======== Material provided ========

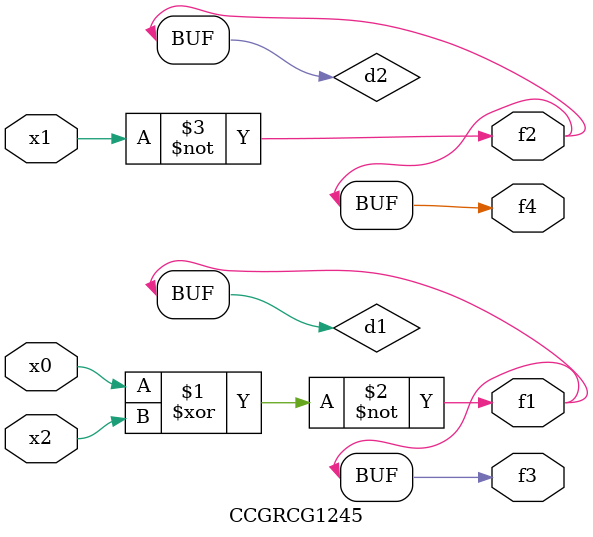
<source format=v>
module CCGRCG1245(
	input x0, x1, x2,
	output f1, f2, f3, f4
);

	wire d1, d2, d3;

	xnor (d1, x0, x2);
	nand (d2, x1);
	nor (d3, x1, x2);
	assign f1 = d1;
	assign f2 = d2;
	assign f3 = d1;
	assign f4 = d2;
endmodule

</source>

========

Pictures are to be left out; all other data must be returned exactly.

<source format=v>
module CCGRCG1245(
	input x0, x1, x2,
	output f1, f2, f3, f4
);

	wire d1, d2, d3;

	xnor (d1, x0, x2);
	nand (d2, x1);
	nor (d3, x1, x2);
	assign f1 = d1;
	assign f2 = d2;
	assign f3 = d1;
	assign f4 = d2;
endmodule

</source>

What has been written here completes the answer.